Szanowny Panie Studencie. Mimo, że nie jestem ekonomistą, a p.Drożdżewski ma studia podyplomowe z ekonomii, jednak wszystko to, co pisałem i przewidywałem od ponad 3 lat w swoich tekstach o finansach Koła i inwestycjach, sprawdza się jota w jotę. Co do słów „pożyczka” i „kredyt”, dziękuję za zwrócenie na to uwagi. Nigdy nie twierdziłem i nie twierdzę, że pozjadałem wszystkie rozumy.
Każdego, kto czytając moje teksty odczuwa rzekomą „nieufność” odsyłam do konkurencji. Tak jest jedna słuszna burmistrzowska „prawda” i nie ma miejsca na emocje. Powtarzam po raz kolejny – nikogo nie zmuszam do czytania.

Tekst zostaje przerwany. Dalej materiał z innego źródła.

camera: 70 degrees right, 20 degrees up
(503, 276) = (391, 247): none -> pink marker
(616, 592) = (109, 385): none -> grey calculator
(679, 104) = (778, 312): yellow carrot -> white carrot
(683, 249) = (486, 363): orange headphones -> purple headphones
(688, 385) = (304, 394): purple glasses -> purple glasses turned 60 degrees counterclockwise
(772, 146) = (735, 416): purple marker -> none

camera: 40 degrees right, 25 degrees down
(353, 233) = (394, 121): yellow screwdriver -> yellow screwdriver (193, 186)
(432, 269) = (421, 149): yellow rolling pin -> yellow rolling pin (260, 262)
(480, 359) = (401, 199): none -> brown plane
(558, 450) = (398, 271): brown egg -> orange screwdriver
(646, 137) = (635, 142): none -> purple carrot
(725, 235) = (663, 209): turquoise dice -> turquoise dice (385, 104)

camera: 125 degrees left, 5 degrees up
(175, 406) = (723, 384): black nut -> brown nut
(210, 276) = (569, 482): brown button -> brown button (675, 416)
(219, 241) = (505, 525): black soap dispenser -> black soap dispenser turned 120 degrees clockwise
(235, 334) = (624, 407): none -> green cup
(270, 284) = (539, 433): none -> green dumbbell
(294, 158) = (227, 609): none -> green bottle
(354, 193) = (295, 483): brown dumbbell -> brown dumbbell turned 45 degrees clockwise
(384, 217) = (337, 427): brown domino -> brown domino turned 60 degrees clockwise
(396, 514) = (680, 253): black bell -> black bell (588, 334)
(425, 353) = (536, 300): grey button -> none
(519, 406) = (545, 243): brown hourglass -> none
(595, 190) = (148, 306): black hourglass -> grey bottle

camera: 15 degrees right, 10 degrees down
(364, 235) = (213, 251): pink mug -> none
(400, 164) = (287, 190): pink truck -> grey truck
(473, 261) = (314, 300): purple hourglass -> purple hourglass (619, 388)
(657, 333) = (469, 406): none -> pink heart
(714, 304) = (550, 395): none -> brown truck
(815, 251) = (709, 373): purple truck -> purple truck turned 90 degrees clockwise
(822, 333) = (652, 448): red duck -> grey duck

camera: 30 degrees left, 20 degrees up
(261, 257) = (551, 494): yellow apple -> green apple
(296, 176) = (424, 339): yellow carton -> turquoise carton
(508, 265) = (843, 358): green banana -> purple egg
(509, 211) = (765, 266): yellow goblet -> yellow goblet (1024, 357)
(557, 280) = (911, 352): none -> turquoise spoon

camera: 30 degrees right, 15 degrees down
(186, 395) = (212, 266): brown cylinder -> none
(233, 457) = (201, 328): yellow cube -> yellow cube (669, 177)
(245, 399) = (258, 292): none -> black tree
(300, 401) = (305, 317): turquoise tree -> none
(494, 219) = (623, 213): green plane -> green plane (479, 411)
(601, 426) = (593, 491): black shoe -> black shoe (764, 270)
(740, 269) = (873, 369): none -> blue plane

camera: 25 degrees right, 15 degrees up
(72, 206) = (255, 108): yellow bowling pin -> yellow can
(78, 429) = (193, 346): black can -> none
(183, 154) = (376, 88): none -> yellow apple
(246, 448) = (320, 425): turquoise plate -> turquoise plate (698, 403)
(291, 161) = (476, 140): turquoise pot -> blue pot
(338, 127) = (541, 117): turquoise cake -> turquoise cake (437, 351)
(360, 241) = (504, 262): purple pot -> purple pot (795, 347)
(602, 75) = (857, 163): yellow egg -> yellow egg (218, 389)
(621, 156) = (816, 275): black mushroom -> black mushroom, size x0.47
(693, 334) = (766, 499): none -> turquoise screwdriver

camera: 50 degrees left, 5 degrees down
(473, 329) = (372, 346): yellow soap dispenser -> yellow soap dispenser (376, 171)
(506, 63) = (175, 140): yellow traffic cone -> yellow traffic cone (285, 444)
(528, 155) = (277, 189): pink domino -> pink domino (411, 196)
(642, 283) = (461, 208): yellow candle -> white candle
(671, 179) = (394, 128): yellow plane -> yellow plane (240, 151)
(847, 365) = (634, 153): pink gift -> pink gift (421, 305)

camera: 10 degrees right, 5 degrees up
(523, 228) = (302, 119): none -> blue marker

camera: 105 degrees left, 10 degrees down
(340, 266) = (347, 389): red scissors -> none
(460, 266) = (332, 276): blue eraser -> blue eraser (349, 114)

Urodziłem się w Kole poświęciłem się temu miastu całe swoje życie pracując społecznie wiele lat, i teraz mam pisać bez emocji i spokojnie widząc jak ktoś niweczy to wszystko? Nie mój Panie.
Może i piszę emocjonalnie,ale nie widzę w tym NIC złego. Jednak jakoś nie odstręcza mi to Czytelników, a wprost przeciwnie. I nie odczuwam, żebym rozsiewał „nieufność”. A czy nieufności nie czuje Pan do ludzi, którzy manipulują, kłamią i robią wodę z mózgów ludziom pustą propagandą? Czuje Pan do nich zaufanie? :)Pozdrawiam.